**What is expected:** Copy out every row below verbatim, preserving each character, number, and line break.

(Saved data entries)
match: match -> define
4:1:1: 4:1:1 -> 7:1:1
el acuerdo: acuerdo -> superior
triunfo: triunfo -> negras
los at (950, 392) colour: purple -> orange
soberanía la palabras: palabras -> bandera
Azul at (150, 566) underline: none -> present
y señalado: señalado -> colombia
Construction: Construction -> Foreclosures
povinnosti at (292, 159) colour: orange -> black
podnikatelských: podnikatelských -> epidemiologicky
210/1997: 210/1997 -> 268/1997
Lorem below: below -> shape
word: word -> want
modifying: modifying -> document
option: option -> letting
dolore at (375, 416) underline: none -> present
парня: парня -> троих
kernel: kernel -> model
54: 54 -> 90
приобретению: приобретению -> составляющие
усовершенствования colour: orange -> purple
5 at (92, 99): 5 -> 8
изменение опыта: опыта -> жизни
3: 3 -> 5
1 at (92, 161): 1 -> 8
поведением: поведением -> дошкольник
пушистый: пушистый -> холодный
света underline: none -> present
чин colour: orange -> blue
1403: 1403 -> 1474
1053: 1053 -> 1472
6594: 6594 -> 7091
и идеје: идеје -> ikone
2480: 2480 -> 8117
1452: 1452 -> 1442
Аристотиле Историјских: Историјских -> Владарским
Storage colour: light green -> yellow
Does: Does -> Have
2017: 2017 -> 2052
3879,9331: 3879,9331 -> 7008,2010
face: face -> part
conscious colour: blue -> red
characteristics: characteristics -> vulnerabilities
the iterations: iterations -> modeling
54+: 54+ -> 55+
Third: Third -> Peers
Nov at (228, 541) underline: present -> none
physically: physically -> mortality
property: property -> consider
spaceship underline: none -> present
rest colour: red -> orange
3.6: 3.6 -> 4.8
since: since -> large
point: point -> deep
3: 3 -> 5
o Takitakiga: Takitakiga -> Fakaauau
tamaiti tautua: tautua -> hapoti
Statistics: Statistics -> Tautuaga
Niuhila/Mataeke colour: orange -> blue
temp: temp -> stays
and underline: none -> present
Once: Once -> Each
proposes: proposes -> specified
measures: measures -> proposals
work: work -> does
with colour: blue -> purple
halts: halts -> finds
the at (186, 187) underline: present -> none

**Exercise output:**
match: match -> define
4:1:1: 4:1:1 -> 7:1:1
el acuerdo: acuerdo -> superior
triunfo: triunfo -> negras
los at (950, 392) colour: purple -> orange
soberanía la palabras: palabras -> bandera
Azul at (150, 566) underline: none -> present
y señalado: señalado -> colombia
Construction: Construction -> Foreclosures
povinnosti at (292, 159) colour: orange -> black
podnikatelských: podnikatelských -> epidemiologicky
210/1997: 210/1997 -> 268/1997
Lorem below: below -> shape
word: word -> want
modifying: modifying -> document
option: option -> letting
dolore at (375, 416) underline: none -> present
парня: парня -> троих
kernel: kernel -> model
54: 54 -> 90
приобретению: приобретению -> составляющие
усовершенствования colour: orange -> purple
5 at (92, 99): 5 -> 8
изменение опыта: опыта -> жизни
3: 3 -> 5
1 at (92, 161): 1 -> 8
поведением: поведением -> дошкольник
пушистый: пушистый -> холодный
света underline: none -> present
чин colour: orange -> blue
1403: 1403 -> 1474
1053: 1053 -> 1472
6594: 6594 -> 7091
и идеје: идеје -> ikone
2480: 2480 -> 8117
1452: 1452 -> 1442
Аристотиле Историјских: Историјских -> Владарским
Storage colour: light green -> yellow
Does: Does -> Have
2017: 2017 -> 2052
3879,9331: 3879,9331 -> 7008,2010
face: face -> part
conscious colour: blue -> red
characteristics: characteristics -> vulnerabilities
the iterations: iterations -> modeling
54+: 54+ -> 55+
Third: Third -> Peers
Nov at (228, 541) underline: present -> none
physically: physically -> mortality
property: property -> consider
spaceship underline: none -> present
rest colour: red -> orange
3.6: 3.6 -> 4.8
since: since -> large
point: point -> deep
3: 3 -> 5
o Takitakiga: Takitakiga -> Fakaauau
tamaiti tautua: tautua -> hapoti
Statistics: Statistics -> Tautuaga
Niuhila/Mataeke colour: orange -> blue
temp: temp -> stays
and underline: none -> present
Once: Once -> Each
proposes: proposes -> specified
measures: measures -> proposals
work: work -> does
with colour: blue -> purple
halts: halts -> finds
the at (186, 187) underline: present -> none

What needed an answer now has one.